Climate change is threatening to redraw the world's wine-producing map, and the effects are already being seen in earlier harvests and coarser wines, experts told an international conference Friday.
"The consequences of global warming are already being felt. Harvests are already coming 10 days earlier than before in almost all wine-growing regions," said Bernard Seguin, the head of climate studies at France's INRA agricultural research institute.
He was speaking at the opening of the Second International Congress on Wine and Climate Change.
More than 350 experts from 36 countries, including France, Spain, the United States, New Zealand and Australia, are taking part in the two-day conference in Barcelona.
It concludes Saturday with an address by former US vice president and climate campaigner Al Gore.
"Wine and wine-producing will change in a way that will depend on how we confront" global warming, said Seguin.
"If the temperature rises two or three degrees (centigrade), we could manage to see Bordeaux remain as Bordeaux, Rioja as Rioja, Burgundy as Burgundy.
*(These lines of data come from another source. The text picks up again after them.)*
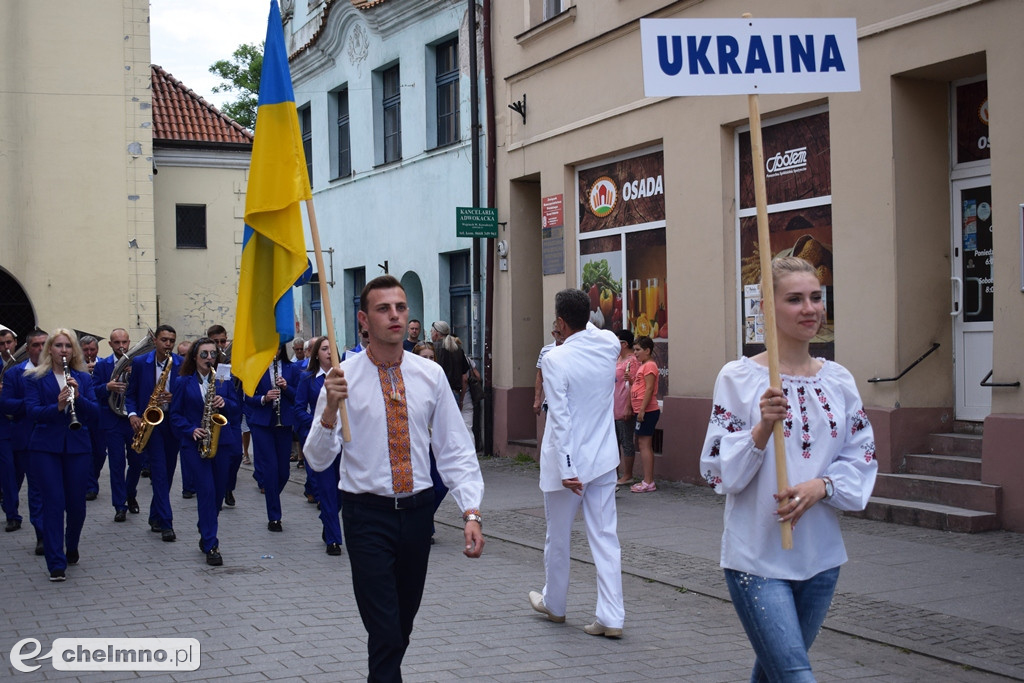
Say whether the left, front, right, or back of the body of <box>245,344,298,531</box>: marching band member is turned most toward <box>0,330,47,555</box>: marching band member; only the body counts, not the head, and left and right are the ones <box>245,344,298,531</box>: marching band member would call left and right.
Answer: right

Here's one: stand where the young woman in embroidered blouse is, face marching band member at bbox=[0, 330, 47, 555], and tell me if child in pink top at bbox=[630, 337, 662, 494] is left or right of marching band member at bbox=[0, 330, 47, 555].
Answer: right

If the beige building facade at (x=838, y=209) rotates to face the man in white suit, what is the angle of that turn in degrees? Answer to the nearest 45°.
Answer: approximately 45° to its left

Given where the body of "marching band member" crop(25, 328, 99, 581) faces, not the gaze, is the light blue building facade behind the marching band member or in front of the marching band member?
behind

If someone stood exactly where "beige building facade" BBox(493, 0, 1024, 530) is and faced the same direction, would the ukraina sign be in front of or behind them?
in front

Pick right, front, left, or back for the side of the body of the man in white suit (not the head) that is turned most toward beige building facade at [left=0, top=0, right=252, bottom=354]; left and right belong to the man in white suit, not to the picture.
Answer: front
But if it goes up five or six degrees, we must face up to huge problems, and the changes will be hard," he said.
Grapes are damaged if they ripen too quickly, due to higher temperatures and a lack of rain.
"When a grape matures more quickly, you get higher concentrations of sugar, lower acidity and a higher PH level," said Fernando Zamora of the oenology faculty at the University of Tarragona in Spain.
The result is coarser wine, with a higher alcohol level and lower acidity which can destroy the delicate flavour of good quality wines, he said.
It would also lead to higher prices in countries which tax wine according to its alcohol level.
"The types of wines will change in almost all regions," said Vicente Sotes, a professor at the Polytechnic University.
And some regions which still produce good wine would no longer benefit from the ideal climatic conditions that are responsible for their world renown.
"The French will have problems," especially in the Bordeaux region, said Pancho Campos, the president of the Wine Academy of Spain, who organised the Barcelona conference.
"There are (French) Champagne producers who have bought land in Sussex and Kent," in southern England, he told the newspaper El Periodico.
German producers on the banks of the Rhine will be the least at risk, he said.
The French "Grand Crus" could be further threatened by the "New World" wines of Australia, California, Chile, Argentina, South Africa and New Zealand, who would have the best climatic conditions.
"The countries in the southern hemisphere are next to a greater mass of water, and it is sea currents which maintain the temperature at its level," said Campos.
Friday evening, experts are to deliver their verdicts on wines affected by climate change at a tasting session.